* AIM OF THE TASK
Write out the part of the article below on the challenge to Ireland's abortion laws, beginning at the words "The case comes" and stopping after "Human Rights Convention.".

Ireland’s abortion laws are being challenged in a landmark European court hearing today which could overturn the Republic’s sovereign right to protect unconditionally “the life of the unborn”.
Three women living in Ireland claim the Republic’s abortion ban violates the European Convention on Human Rights, to which Ireland is a signatory.
The case comes two months after Ireland approved the European Union’s Lisbon Treaty, following guarantees that the country’s pro-life constitution would remain unaffected.
Ironically the threat now comes not from the EU but from the Strasbourg-based Council of Europe, guardian of the Human Rights Convention.
Backed by the Irish Family Planning Association and the British Pregnancy Advisory Service (BPAS), the three anonymous women – identified only as “A, B and C” in court documents – say that being forced to travel abroad for abortions endangered their “health and wellbeing” as safeguarded by the Convention.
The case is being heard in the European Court of Human Rights, with government lawyers arguing that the safeguards of the Human Rights Convention cannot be interpreted as endorsing the right to abortion. They will also insist that, despite the abortion ban, Ireland does supply post-abortion care and counselling.
The Government’s case that Ireland must retain the sovereign right “to determine when life begins” is being supported by the Society for the Protection of Unborn Children and the European Centre for Law and Justice, who argue that rights are attached to “pre-natal life”.
The significance of the case has been highlighted by a decision to hear it before a 17-judge “Grand Chamber” of the Human Rights court, instead of the usual seven-judge hearing.
Abortion was outlawed in Ireland by a 1861 rule which still sets life imprisonment as an option for women convicted of “unlawfully procuring a miscarriage”.
Ireland’s constitution “acknowledges the right to life of the unborn and, with due regard to the equal right to life of the mother, guarantees in its laws to respect, and, as far as practicable, by its laws to defend and vindicate that right.”
The ban was reinforced by public backing in a 1983 referendum.
The women at the centre of the legal challenge say being forced to leave Ireland to terminate their pregnancies caused hardship and unnecessary costs.
One of the three had been diagnosed as at risk of an ectopic pregnancy, with the foetus developing outside the womb. Another had become pregnant while receiving chemotherapy for cancer. The third already had children who were taken into care because of her inability to cope.

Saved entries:

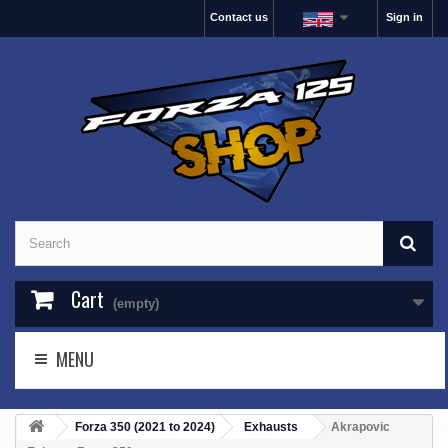
Contact us
Sign in
Cart
(empty)
MENU
Forza 350 (2021 to 2024)
Exhausts
Akrapovic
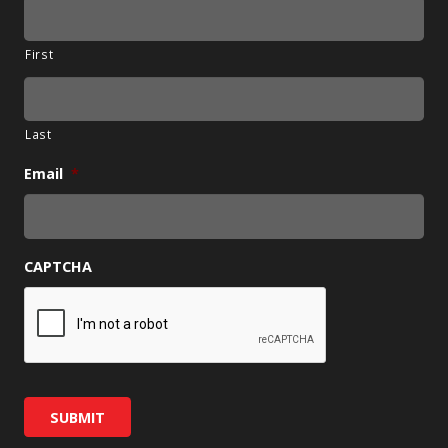
First
Last
Email
*
CAPTCHA
SUBMIT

* ANSWER BOX
The case comes two months after Ireland approved the European Union’s Lisbon Treaty, following guarantees that the country’s pro-life constitution would remain unaffected.
Ironically the threat now comes not from the EU but from the Strasbourg-based Council of Europe, guardian of the Human Rights Convention.